Elbiseden ayakkabıya her şey parıldayacak
Bu kış Louis Vuitton, Prada ve Dolce&Gabbana gibi modanın önde gelen markaları; hazır giyim koleksiyonlarını stras taşlar, boncuklar ve payetler kullanarak birer aksesuvara dönüştürmüş. Ve bu parçaların gece için değil, günlük giyim için tasarlandığını söylemem gerek....
Merhaba... Milano ve Paris'e yaptığım seyahatler sonrası, doğal olarak geçen haftanın nasıl bittiğini anlayamadım. Paris'e işimle ilgili görüşmeler için gitmiştim. Randevu saatlerinde yaptığımız ayarlama sonucu Paris sokaklarında neler oluyor diye göz atacak vakit de yarattım. Çünkü medyadan izlediklerimizin dışında, gerçek modanın sokaklarda olduğuna inanıyorum. Defilelerde ne sunulursa sunulsun; önemli olan neyin benimsenip günlük hayatta kullanılır hale geldiği...
RENKLER SOKAKLARA YANSIYOR
Paris'te mor, gül kurusu, kahve, yeşil ve oranj tonları tamamıyla sokaklara yansımış. Bunun dışında vazgeçilmez olan siyah ve beyaz kombini... Bu kış Louis Vuitton, Prada ve Dolce&Gabbana gibi modanın önde gelen markaları, hazır giyim koleksiyonlarını stras taşlar, boncuklar ve payetler kullanarak adeta birer aksesuvara dönüştürmüş. Ve bu parçaların gece için değil, günlük giyim için tasarlandığını söylemem gerek... Ayakkabı ve çantalardaki işleme taş ve strasın yanı sıra, elbise diker gibi hazırlanmış drape ve pili kaşeleri görünce gözlerinizi alamıyorsunuz.

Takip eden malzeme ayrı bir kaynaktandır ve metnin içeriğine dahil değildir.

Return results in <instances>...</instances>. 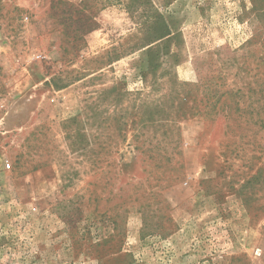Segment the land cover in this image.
I'll return each instance as SVG.
<instances>
[{"label":"rangeland","instance_id":"1","mask_svg":"<svg viewBox=\"0 0 264 264\" xmlns=\"http://www.w3.org/2000/svg\"><path fill=\"white\" fill-rule=\"evenodd\" d=\"M0 264H264V0H0Z\"/></svg>","mask_w":264,"mask_h":264},{"label":"trees","instance_id":"2","mask_svg":"<svg viewBox=\"0 0 264 264\" xmlns=\"http://www.w3.org/2000/svg\"><path fill=\"white\" fill-rule=\"evenodd\" d=\"M165 36H167L166 34L165 35H161V37L159 38V39H162V38H164Z\"/></svg>","mask_w":264,"mask_h":264}]
</instances>
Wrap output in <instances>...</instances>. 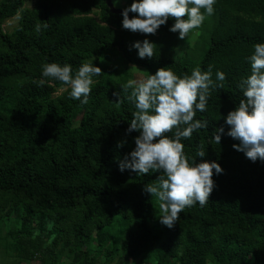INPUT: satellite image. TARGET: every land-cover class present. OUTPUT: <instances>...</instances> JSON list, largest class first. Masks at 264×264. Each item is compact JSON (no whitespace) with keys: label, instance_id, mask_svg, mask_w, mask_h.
Returning <instances> with one entry per match:
<instances>
[{"label":"trees","instance_id":"obj_1","mask_svg":"<svg viewBox=\"0 0 264 264\" xmlns=\"http://www.w3.org/2000/svg\"><path fill=\"white\" fill-rule=\"evenodd\" d=\"M134 2L139 0H128L122 9ZM16 16L17 27L5 31V22ZM122 21L106 0L0 3L5 258L13 264H264V161L253 162L234 149L240 141L227 135L225 122L245 99L239 85L251 75L254 46L264 43V0H216L214 13L193 30L198 43L209 30L202 58L197 45L178 55L181 39L170 31L172 18L155 35L133 33ZM144 40L156 46L152 58H139L133 47ZM85 62L102 69L93 77L86 105L71 97L69 86L42 75L45 64L71 65L75 75ZM131 65L146 70L144 79L161 68L183 78L211 66L212 80L223 83L210 89L207 110L196 113L208 128L181 141L190 164L215 162L223 172L213 170L216 186L208 203L186 207L173 228L160 223L159 201L144 191L160 173L139 176L119 168L140 135L127 132L137 110L126 98L131 90H122ZM218 71L225 81L217 80ZM114 92L124 101L119 106ZM221 127L217 144L213 133ZM201 144L203 158L196 156Z\"/></svg>","mask_w":264,"mask_h":264},{"label":"clouds","instance_id":"obj_2","mask_svg":"<svg viewBox=\"0 0 264 264\" xmlns=\"http://www.w3.org/2000/svg\"><path fill=\"white\" fill-rule=\"evenodd\" d=\"M215 3L216 0H139L123 10L122 24L124 29L133 33L155 35L172 18L175 23L170 31L179 33V38L184 40L190 32L202 26L206 15L214 13ZM129 13L138 16L129 18ZM44 27H47L46 23ZM36 31H41V25H36ZM133 47L138 50L139 58L144 59L154 56L156 46L144 40L136 42ZM250 62L251 75L239 85L245 99L240 100L225 122L230 126L227 135L240 141L239 145H233L234 149L244 152L255 162L258 159L264 161V43L254 46ZM101 74L102 69L89 62L83 63L75 75L72 66L67 64H45L42 71L43 77L69 86L71 97L85 105L92 91L93 77ZM216 78L223 82L226 74L218 71ZM38 83L42 86L45 80ZM216 87L223 88V83L217 85L212 80L211 66L207 71L197 67L191 75L186 74L183 78L168 68H161L154 75L130 79L122 86L124 92L131 90L126 98L137 109L127 132L138 131L140 135L135 138V149L119 162V168L121 172L130 170L139 176L160 173L157 182L145 185L144 191L158 199L160 223L168 228L175 226L186 207L197 202L204 207L208 203L216 186L213 170L216 174L223 172L215 162L197 164L194 161L190 164L181 142L191 139L194 132L208 128L207 121L195 117L197 111L203 113L207 110L210 89ZM113 95L118 98L117 106L124 102L120 99L121 93L114 92ZM167 133H173V136L169 137ZM223 133V127L213 133L215 143L220 144ZM118 147H123V143H118ZM205 155L201 144L196 156L203 158ZM48 227L51 230L53 225L49 223Z\"/></svg>","mask_w":264,"mask_h":264},{"label":"rangeland","instance_id":"obj_3","mask_svg":"<svg viewBox=\"0 0 264 264\" xmlns=\"http://www.w3.org/2000/svg\"><path fill=\"white\" fill-rule=\"evenodd\" d=\"M2 1L3 0H0V3ZM112 2H113L114 6L116 8L122 9L123 6H126L127 5L128 0H112ZM26 6L31 8V7H33V3H27ZM18 22H19V17L18 16L14 17L12 19L7 20L5 22V24H4V26H3L4 27V30L7 31V32H12L17 27ZM208 28H210V27H208ZM202 30H206V29H203L202 28ZM208 33H209V30H207V33L205 34V36L200 40V43H198L197 42L198 41V34H197V32H195V31L190 32L189 33V36L187 38H185L184 40H180V45H179L180 50L179 51L177 50L178 51V55H181L182 53L186 52V50L189 47L192 48V49H194L195 46L197 45L196 46V48H197L196 52L197 53L195 52L196 53V56L202 58V55L205 54L204 52H205V50L207 48V44H208V38H209L208 37ZM133 66L134 65H131L129 67V69L132 72L131 79H136V80L144 79V74H146V70L143 69V68H141V67H137V66L133 67ZM0 250L2 251V247L1 246H0ZM0 255H2L1 258H0V264H1L3 262V260H4L5 254L2 251L0 253ZM7 259L10 260V263L12 262L11 264L14 263L13 260H12V258H9L8 257ZM32 264H36V262H34Z\"/></svg>","mask_w":264,"mask_h":264},{"label":"water","instance_id":"obj_4","mask_svg":"<svg viewBox=\"0 0 264 264\" xmlns=\"http://www.w3.org/2000/svg\"><path fill=\"white\" fill-rule=\"evenodd\" d=\"M106 3H107V5H108V7H109V9H110V11L112 13H115V14H121V13H123V10L122 9H118V8H116L114 6L112 0H106Z\"/></svg>","mask_w":264,"mask_h":264},{"label":"crops","instance_id":"obj_5","mask_svg":"<svg viewBox=\"0 0 264 264\" xmlns=\"http://www.w3.org/2000/svg\"><path fill=\"white\" fill-rule=\"evenodd\" d=\"M1 252H2V251L0 250V253H1ZM1 256H2V255H0V258H1ZM11 263H12V262H11ZM11 263H10V260H9V259H7V258L4 257V260H3V262H2L1 264H11ZM33 263H34V262H33ZM31 264H32V263H31Z\"/></svg>","mask_w":264,"mask_h":264}]
</instances>
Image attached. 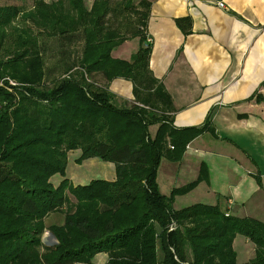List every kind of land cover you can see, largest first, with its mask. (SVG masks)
Returning <instances> with one entry per match:
<instances>
[{"label": "trees", "instance_id": "1", "mask_svg": "<svg viewBox=\"0 0 264 264\" xmlns=\"http://www.w3.org/2000/svg\"><path fill=\"white\" fill-rule=\"evenodd\" d=\"M149 6L0 5V264H91L98 253L106 264H264V222L217 204L173 207L175 196L207 178L205 168L167 195L158 189L161 158L180 160L208 119L173 125L170 96L149 69ZM175 23L190 31L188 17ZM128 37H138L135 52L113 58L111 50ZM114 78L131 82L133 100H117L108 88ZM74 150L77 164L113 163L114 180L71 184L65 169ZM54 175L62 177L57 185ZM51 213L62 214V222L46 224ZM46 231L52 246L43 245ZM237 234L253 244L241 263L232 246Z\"/></svg>", "mask_w": 264, "mask_h": 264}, {"label": "crops", "instance_id": "2", "mask_svg": "<svg viewBox=\"0 0 264 264\" xmlns=\"http://www.w3.org/2000/svg\"><path fill=\"white\" fill-rule=\"evenodd\" d=\"M147 1L149 69L170 96L173 125L201 126L208 119L206 129L186 144L180 160L161 158L157 172L161 170L166 192H160L167 195L196 180L202 166L207 178L175 196L174 208L188 198L191 204H217L231 215L264 222V0ZM91 2H85L87 8ZM183 17L190 20L187 33L175 23ZM138 44V37H128L110 54L128 60ZM108 88L119 101L133 100L128 80L114 78ZM156 127L149 126L151 135ZM78 153L67 154L65 177L71 184L114 180L113 163L88 158L77 164ZM82 166L97 174L79 176ZM61 178L54 175L51 181L57 185ZM232 246L237 263L253 255V244L242 235L234 237ZM106 262V254L98 253L91 264Z\"/></svg>", "mask_w": 264, "mask_h": 264}, {"label": "rangeland", "instance_id": "3", "mask_svg": "<svg viewBox=\"0 0 264 264\" xmlns=\"http://www.w3.org/2000/svg\"><path fill=\"white\" fill-rule=\"evenodd\" d=\"M45 1L49 2L51 0H45ZM87 1L88 0H85V2H87ZM32 3H33V0H0V5L15 4V5H21V6L25 7V8H28L29 6H31ZM78 171H79V173H78L79 176H81V175H83V176H93V175L97 174L96 170L89 169V168H87L85 166H82L81 168H79ZM156 183H157L159 191L161 190L162 192H166L165 180H164V177L161 174V170H159V172L156 171ZM192 202H194V201H192L191 199L187 198V200L184 199L183 203H181V204L177 202V204H180V205L175 204V206L177 208H181L182 206L189 205ZM60 221H62V214H60V213L59 214H54L50 218L47 219L46 224L59 223ZM41 239H42V242H43L44 246H52L55 243V239L47 231L43 233Z\"/></svg>", "mask_w": 264, "mask_h": 264}, {"label": "built area", "instance_id": "4", "mask_svg": "<svg viewBox=\"0 0 264 264\" xmlns=\"http://www.w3.org/2000/svg\"><path fill=\"white\" fill-rule=\"evenodd\" d=\"M216 5H217L218 7H224V4H223L221 1H216ZM146 41H147V42H150V38H149L148 35H147V37H146ZM172 228H173V224L170 225L169 229H172Z\"/></svg>", "mask_w": 264, "mask_h": 264}]
</instances>
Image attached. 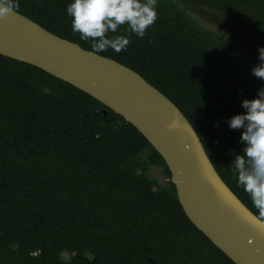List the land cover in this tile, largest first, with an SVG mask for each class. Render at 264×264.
<instances>
[{
  "label": "trees",
  "instance_id": "trees-1",
  "mask_svg": "<svg viewBox=\"0 0 264 264\" xmlns=\"http://www.w3.org/2000/svg\"><path fill=\"white\" fill-rule=\"evenodd\" d=\"M70 0H18L17 12L93 51L71 28ZM143 38L121 26L127 49L98 53L139 73L195 129L214 168L255 215L232 163L243 112L264 82L221 25L231 13L256 65L264 0H157ZM255 42L252 46L249 39ZM161 170L166 184L147 175ZM64 254L67 257H64ZM0 264H235L184 213L159 153L121 115L33 65L0 55Z\"/></svg>",
  "mask_w": 264,
  "mask_h": 264
},
{
  "label": "water",
  "instance_id": "water-1",
  "mask_svg": "<svg viewBox=\"0 0 264 264\" xmlns=\"http://www.w3.org/2000/svg\"><path fill=\"white\" fill-rule=\"evenodd\" d=\"M0 55L38 67L121 115L163 158L192 224L235 264H264L256 215L222 180L180 109L139 73L16 10L0 18Z\"/></svg>",
  "mask_w": 264,
  "mask_h": 264
},
{
  "label": "clouds",
  "instance_id": "clouds-1",
  "mask_svg": "<svg viewBox=\"0 0 264 264\" xmlns=\"http://www.w3.org/2000/svg\"><path fill=\"white\" fill-rule=\"evenodd\" d=\"M18 0H0V18L18 8ZM71 17V28L80 39L91 41L94 53L109 48L119 53L127 49L128 35L117 33L121 26L126 32L143 38L158 18L157 0H70L65 8ZM259 64L252 75L264 79V46L258 47ZM243 112L227 119L230 129L240 130L242 154H237L232 169L239 188L249 197L256 210L258 227L264 228V87L251 99H242Z\"/></svg>",
  "mask_w": 264,
  "mask_h": 264
},
{
  "label": "rangeland",
  "instance_id": "rangeland-1",
  "mask_svg": "<svg viewBox=\"0 0 264 264\" xmlns=\"http://www.w3.org/2000/svg\"><path fill=\"white\" fill-rule=\"evenodd\" d=\"M194 17L206 28L216 32V33H224L226 35L227 40H229L236 50L241 54L242 59L246 63V65L252 70L254 66H257L254 62L252 55L246 50L244 43L241 40V37L234 32L233 28L229 25H233L235 30H241L240 26L234 19V15L231 13L222 14L220 18L223 20L221 25L218 24H210L208 23L204 17H200L199 15H194ZM249 42L252 46H254L255 42L252 38L249 39ZM264 82V79H261ZM147 175L151 178L158 179L161 183L166 184L167 177L162 174L161 170L157 167L148 166L147 167ZM64 257H67L64 254Z\"/></svg>",
  "mask_w": 264,
  "mask_h": 264
}]
</instances>
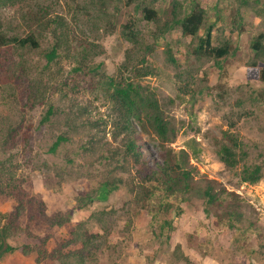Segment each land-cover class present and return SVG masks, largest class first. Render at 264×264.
<instances>
[{
  "label": "rangeland",
  "instance_id": "obj_1",
  "mask_svg": "<svg viewBox=\"0 0 264 264\" xmlns=\"http://www.w3.org/2000/svg\"><path fill=\"white\" fill-rule=\"evenodd\" d=\"M192 3L205 11L197 36L214 23L211 45L227 44L228 54L215 58L197 52L196 37L182 35L177 26L164 29L174 8L180 15ZM146 6L154 9V19L144 17ZM57 18L69 31V44L47 63L44 54L55 41L51 19ZM263 19L264 0L248 5L241 0H0V34L19 38L33 33L38 42L37 48L0 45V132L9 122L20 124L19 135L0 158L8 159L12 183L26 195L18 204L0 194V212L19 211L14 219L25 232H19L18 242L44 240L46 251L38 259L34 252L16 250L0 264H58L52 252L78 247L71 242L77 228L95 235L93 242L103 241L87 264H264V81L258 77L264 55L250 49L251 39L264 29ZM112 75L129 76L156 99L173 134L162 141L152 131L139 130L133 120L139 161L121 173L127 184L105 195L98 190L102 176L117 174L109 158L95 161L100 148L96 155L85 154L77 136L51 155L52 134L63 124L51 130L39 120L49 102L65 110L77 103L85 109L82 119L96 124L108 148L119 146L117 106L100 86V77ZM224 132L241 142V161L233 168L225 167L215 151ZM162 147L187 153L192 184L186 201L181 194L170 198L181 214L160 213L152 224L140 205L148 190L161 189L155 173ZM242 163L259 165L261 179L241 181ZM8 177L0 176V182ZM206 181L224 189V201L238 202L242 219L232 229L222 224L227 212L221 205L212 206L217 216H205L197 189ZM91 191L97 196L79 208L77 198ZM60 215L68 221L51 225ZM163 220L171 228L165 224L159 233L156 225Z\"/></svg>",
  "mask_w": 264,
  "mask_h": 264
},
{
  "label": "trees",
  "instance_id": "obj_2",
  "mask_svg": "<svg viewBox=\"0 0 264 264\" xmlns=\"http://www.w3.org/2000/svg\"><path fill=\"white\" fill-rule=\"evenodd\" d=\"M256 3L257 0H254ZM242 5H248L249 0H241ZM144 17L148 20L154 19L155 11L152 8H143ZM259 15L261 12L259 11ZM48 20V19H46ZM55 25L52 27L51 32L55 39L52 47L44 54L46 62L50 63L56 56L58 51L64 49L69 44V35L67 28L63 27V21L61 18L51 19ZM205 20V11L197 3H192L186 8L180 15L176 13V9L172 10V19L168 23H165L164 29H170L171 27H178L182 35H188L196 37V51L206 55H213L215 58L223 57L228 54L229 49L227 44L221 46L211 45L212 41V26L214 23L208 24L205 28L202 36H197L198 31L203 25ZM264 20V19H263ZM47 24H51L47 21ZM6 43H15L20 47L37 48L38 42L34 37L33 33L27 34L24 37H5L0 34V45ZM148 47V45H145ZM250 49L255 53L256 56L264 55V29L259 31L250 42ZM146 52H150V48L145 49ZM170 61H174L171 54H168ZM145 61L144 56L141 57L140 62ZM255 65V64H254ZM79 70L80 66L75 67ZM91 70V69H90ZM138 73V71H137ZM145 73L142 71L141 74ZM121 73L118 74L120 77ZM116 75L100 77V86H102L107 93L108 98L113 104L117 106L118 110V121L116 124L117 135L122 134L119 146L115 145V148H108V142L94 127L96 124L92 121L82 119V115L85 113L84 107H80L77 103L72 104L67 110L64 108H58L53 103H47V108L44 115L39 120L40 123H49L50 129L57 122L56 125L62 123V130L58 133L52 134L53 140L50 143L47 152L51 155L56 154L58 149L63 147L66 143L72 142L75 136L83 139L82 152H88L96 155V150L100 148V154L96 156L95 161L98 158H109L108 164H113L111 169L116 170L115 173L108 171V176L103 175L102 180L99 184L98 190L103 191L105 195L117 190L119 187L127 184V180L121 173L132 164L138 163L140 152L137 149L136 139H139L138 135H135L134 129L132 128V121L136 120L139 125V130L142 132L152 131L162 141H167L168 134L172 133L173 129L169 127V123L166 120L164 111L161 109L156 99L152 98L150 94L143 93L140 90V86L129 80V76L118 78ZM258 77L261 81H264V68H261L258 72ZM62 116L63 119L58 121L56 117ZM20 124L17 122L11 123L3 128L0 132V155L4 153V150L10 142L15 141L14 136H18V129ZM60 128V127H58ZM98 128V127H96ZM73 134V136L71 135ZM240 141L237 137L230 135L228 132L223 133V139L216 145V154L219 160L225 167L233 168L240 163L241 158L238 155L237 149L241 147ZM162 163L159 165L158 171L155 173L156 179L159 180L161 189L148 190L145 193V199L142 200L140 207L149 216L150 223L154 224L157 220V215L164 212L172 211L176 215L181 214L180 206L178 202H171L170 198L176 197L175 194H181V201H186L185 193L191 190L192 181L189 179L192 177L191 171L193 167L188 164L187 153L184 150H180L177 153L173 152L170 148L162 147ZM85 153V154H86ZM104 153H106L104 155ZM8 159L0 158V176H10L7 178L5 183L0 182V194L7 195L12 198H16L18 204L21 202V196H26L21 192V186L13 184V175L9 167L7 166ZM67 163H71L72 160L67 158ZM93 162V160H92ZM68 171V170H66ZM65 171V172H66ZM63 170L60 172L63 174ZM262 177L261 167L257 164L248 166L242 163V170L240 174V180L247 183H255ZM1 181V180H0ZM212 181H206L202 188H198V193L202 204L204 206L203 212L205 216H217L218 213L212 210V206L217 205L225 209L226 217L223 220V225L227 226L228 229H232L237 222L242 219V213L238 208V202L224 201L222 198L223 188H219ZM129 186H133L130 184ZM133 190V189H132ZM97 191V190H96ZM160 191V194H157ZM95 191L88 192L85 197H78V207L84 208L86 205L94 200ZM156 194L158 199L155 200ZM101 196V195H100ZM178 200V198H177ZM180 202V201H179ZM226 203V205H224ZM17 208V207H16ZM19 211H16L13 215L10 213L0 212V260L8 253L16 250H20L23 254H30L34 252L37 258H43L46 255L44 250V240L36 242L34 245H25L18 242L17 236L19 232H25V229L15 222V217ZM68 221V217L57 216L51 221V225L61 226ZM159 223V224H158ZM157 231L162 232L164 225H168L171 228V224L165 220L157 222ZM28 235L30 233L27 232ZM95 235L88 236L86 232H80L74 230L72 232L71 242L78 244L74 250H70L67 253H62L61 250L52 252V256L56 258L58 264H87V260H91L96 255L97 250L102 249L103 241L93 242ZM168 237V236H167ZM39 256V257H38ZM89 264V263H88ZM248 264H251L249 262Z\"/></svg>",
  "mask_w": 264,
  "mask_h": 264
}]
</instances>
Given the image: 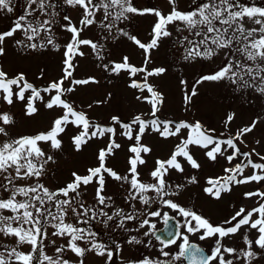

Ayakkabılar, Sinderella'nın pabuçlarını anımsatıyor. Bunlara bakarken, ister istemez, İstanbul'un sürekli çalışma yapılan kazılmış sokaklarında bu ayakkabılarla nasıl yürünür diye de aklımdan da geçirmedim değil! Ama bunun yanı sıra İstanbul sokaklarında rahatlıkla giyebileceğiniz değişik tarz ve boylardaki çizmeler senenin ayakkabı alternatiflerinden. Bunlar Paris sokaklarında dikkatimi çekenler...
PARİS'TE MÜCEVHER SERGİSİ
Bu hafta Paris Pret a Porter haftası başlıyor. İnsanlar henüz kış modasını benimserken, modacılar 2005 yazı için hazırladıkları koleksiyonları sunuyorlar. Gerçi Paris'te sanat ve moda adına her zaman bir aktivite bulmak mümkün oluyor. Bu seyahatimde de Musdes Arts Deco'daki mücevher sergisine denk geldim. Asistanımla zamanımızı ayarlayıp uçağa binmeden önce, bu sergiyi gezdik. 15 ve 16'ncı yüzyıldan günümüze gelen farklı dönemlere, kültürlere ait, değişik materyaller kullanılarak tasarlanmış aksesuvar ve mücevherlerin sunulduğu bir sergi. Müze girişindeki kitaplıkta saç sanatı ile ilgili bir kitabın giriş sayfasında şu sözler yer alıyor: "Her şey yaşar, kendi içinde, dolu ruhlarla..." (Victor Hugo). Sergiyi izlerken ben de, takıları takan kadınların yaşamlarını, silüetlerini hayal etmeden edemiyorum. 18'inci yüzyılda Mısır kültürünün izlerini taşıyan kolyeler, gerdanlıklar, Çin'de genellikle kadınların başları için yapılmış turkuaz ve bronz materyallerinin yoğun kullanıldığı aksesuvarlar var. Hindistan'da ise yapılan mücevher veya aksesuvarlarda kullanılan taşlar, anlamlarına göre birleştirilmiş. Dokuz taşın üst üste konularak hazırlandığı bir mücevher, sadece süs için değil, kişiyi kötülüklerden korumak için de hazırlanmış. Soponizm'in etkilerini taşıyan Art Nouveau örnekleri, böcek şeklinde saç tarakları ilgimi çekiyor. Sergiyi gezerken özellikle saç taraklarında uygulanan işçilikler beni çok etkiledi. Mücevher tasarımlarında 1920'lerde gümüş, 68'lerde silikon, plastik, kauçuk kullanılmış. Daha sonraki yıllarda, straslar ve yakın tarihimize geldikçe daha rafine materyaller tasarımlarda yerini almaya başlamış. Sergide Van Cleef Arpels, Boucheron, Cartier gibi mücevher markalarından da örnekler var. Önemli isimlerin koleksiyonlarından veya farklı dönemlerin öne çıkmış tasarımcılarının bağışları ile oluşmuş bir sergi... Fotoğraf çekebilmeyi, etkilendiğim parçaları sizlerle paylaşabilmeyi çok istedim ama tahmin edersiniz ki, fotoğraf çekmek yasak. Ama, aksesuvar ve takının özellikle broşların çok gündemde olduğu günlerde, bu müzeyi gezmek çok keyifliydi. Görüntüleri olmasa da, bilgileri sizlerle paylaşmak istedim. Paris'e yolunuz düşerse görmenizi tavsiye ederim. İyi haftalar!